Immer aufs neue lockte ihn das Wasser, der Lago Maggiore und der Comer See ebenso wie der Staffelsee und vor allem die Ost- und Nordsee. Er stellte in Deutschland aus, in der Schweiz, in Monte Carlo und New York. In Nizza verlieh man ihm eine Goldmedaille, in Biarritz das "Diplóme d'Honneur". In den achtziger Jahren hingen seine Bilder vorrangig in Paris; daselbst war er 1979 zum Mitglied der bedeutenden Société des Indépendants berufen worden, der auch Kandinsky angehörte. Am 7. April 1988 starb Egbert Patzig an den Folgen einer Lungenentzündung. Sein Werk aber lebt weiter. Ehefrau Elga erwies sich als treue und engagierte Sachwalterin seines künstlerischen Nachlasses und sorgt seither dafür, daß Egbert Patzigs Bilder nach wie vor auf Ausstellungen im In- und Ausland vertreten sind.

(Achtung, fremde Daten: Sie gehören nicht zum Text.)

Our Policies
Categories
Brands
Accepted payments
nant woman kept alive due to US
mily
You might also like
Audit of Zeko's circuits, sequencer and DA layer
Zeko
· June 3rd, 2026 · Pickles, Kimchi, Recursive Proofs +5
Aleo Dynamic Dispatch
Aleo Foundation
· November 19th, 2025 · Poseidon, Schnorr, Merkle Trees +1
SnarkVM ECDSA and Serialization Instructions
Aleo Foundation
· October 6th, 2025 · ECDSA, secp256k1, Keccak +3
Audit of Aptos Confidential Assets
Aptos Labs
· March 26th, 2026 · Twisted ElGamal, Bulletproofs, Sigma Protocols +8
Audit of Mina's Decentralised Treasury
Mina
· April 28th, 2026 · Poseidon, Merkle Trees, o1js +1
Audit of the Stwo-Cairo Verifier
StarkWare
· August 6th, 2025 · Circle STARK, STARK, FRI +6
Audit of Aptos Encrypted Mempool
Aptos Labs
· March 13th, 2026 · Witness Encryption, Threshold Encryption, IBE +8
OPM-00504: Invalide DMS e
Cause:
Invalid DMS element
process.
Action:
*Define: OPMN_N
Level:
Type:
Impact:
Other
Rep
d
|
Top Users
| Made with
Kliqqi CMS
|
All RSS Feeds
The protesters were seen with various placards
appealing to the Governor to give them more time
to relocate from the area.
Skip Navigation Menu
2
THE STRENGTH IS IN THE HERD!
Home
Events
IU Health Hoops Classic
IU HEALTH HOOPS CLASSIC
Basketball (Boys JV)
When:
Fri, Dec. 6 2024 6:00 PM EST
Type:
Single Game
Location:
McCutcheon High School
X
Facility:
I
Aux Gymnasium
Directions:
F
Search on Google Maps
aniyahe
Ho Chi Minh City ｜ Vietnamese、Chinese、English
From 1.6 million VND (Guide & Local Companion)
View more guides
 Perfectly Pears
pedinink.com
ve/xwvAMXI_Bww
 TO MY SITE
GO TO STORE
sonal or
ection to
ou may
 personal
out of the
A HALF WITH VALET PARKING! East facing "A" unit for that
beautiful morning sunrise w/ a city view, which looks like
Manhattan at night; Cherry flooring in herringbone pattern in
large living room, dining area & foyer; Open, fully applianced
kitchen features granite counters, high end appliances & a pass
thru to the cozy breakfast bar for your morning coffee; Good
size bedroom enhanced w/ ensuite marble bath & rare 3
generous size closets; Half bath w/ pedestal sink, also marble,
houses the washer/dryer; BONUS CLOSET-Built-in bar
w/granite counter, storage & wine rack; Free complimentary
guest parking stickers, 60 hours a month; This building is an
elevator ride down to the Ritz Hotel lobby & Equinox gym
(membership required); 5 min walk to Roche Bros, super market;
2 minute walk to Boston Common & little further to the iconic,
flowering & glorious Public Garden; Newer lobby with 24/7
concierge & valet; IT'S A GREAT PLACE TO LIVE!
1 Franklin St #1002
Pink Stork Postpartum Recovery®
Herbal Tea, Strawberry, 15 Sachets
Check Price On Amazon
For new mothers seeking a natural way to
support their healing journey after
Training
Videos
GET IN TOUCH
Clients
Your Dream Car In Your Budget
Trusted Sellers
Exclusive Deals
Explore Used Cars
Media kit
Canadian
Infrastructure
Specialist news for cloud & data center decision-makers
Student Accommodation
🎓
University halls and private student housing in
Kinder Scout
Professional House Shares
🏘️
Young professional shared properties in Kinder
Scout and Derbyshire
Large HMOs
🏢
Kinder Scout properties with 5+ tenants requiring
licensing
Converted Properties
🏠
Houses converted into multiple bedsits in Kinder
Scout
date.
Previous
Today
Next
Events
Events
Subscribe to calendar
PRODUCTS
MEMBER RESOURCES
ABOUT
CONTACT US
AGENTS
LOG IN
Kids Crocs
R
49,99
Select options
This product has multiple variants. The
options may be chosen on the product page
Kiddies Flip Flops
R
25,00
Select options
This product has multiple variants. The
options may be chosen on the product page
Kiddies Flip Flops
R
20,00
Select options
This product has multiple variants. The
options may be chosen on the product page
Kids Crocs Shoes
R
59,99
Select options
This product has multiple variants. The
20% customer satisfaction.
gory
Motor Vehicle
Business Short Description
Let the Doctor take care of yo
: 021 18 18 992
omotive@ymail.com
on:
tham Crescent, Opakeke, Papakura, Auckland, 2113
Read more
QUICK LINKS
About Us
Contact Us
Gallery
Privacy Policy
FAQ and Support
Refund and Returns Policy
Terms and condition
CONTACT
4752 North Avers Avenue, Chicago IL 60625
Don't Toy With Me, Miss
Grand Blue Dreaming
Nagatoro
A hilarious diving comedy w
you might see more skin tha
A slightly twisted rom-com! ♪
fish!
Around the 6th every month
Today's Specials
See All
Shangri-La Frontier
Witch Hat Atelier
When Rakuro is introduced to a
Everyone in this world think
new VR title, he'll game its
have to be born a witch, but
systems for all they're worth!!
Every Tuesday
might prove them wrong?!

So auch in Bremerhaven. Dr. Lars Ulrich Scholl, Leiter der Abteilung "Schiffahrt im Industriezeitalter", hatte Patzigs Arbeiten mehrmals auf der Art Maritim 1990 in Hamburg gesehen und war tief beeindruckt. Als im letzten Jahr die Patzig-Monographie erschien, war die Zeit reif für eine Sonderausstellung. "Es wird die bislang größte auf das Thema Schiffahrt fokussierte Schau von Patzig-Werken", sagt Dr. Scholl. Bilder aus den dreißiger Jahren sind ebenso zu betrachten wie aus der "dunklen" und der expressionistischen Phase des Malers - Ölgemälde, Aquarelle, wie dahin gehaucht wirkende Tusche- und sich auf das Wesentliche beschränkende Rohrfederzeichnungen. Patzigs Motive waren immer wieder Schiffe, aber keine großen Pötte, sondern überwiegend kleine Fischerboote und Segler.

Die Ausstellung, die in Zusammenarbeit mit Dr. Elga Patzig und der Reutlinger Kunsthandlung Thomas Leon Heck zustande kam, wird am Sonnabend, 31. Januar 1998, 11 Uhr, im Deutschen Schiffahrtsmuseum eröffnet.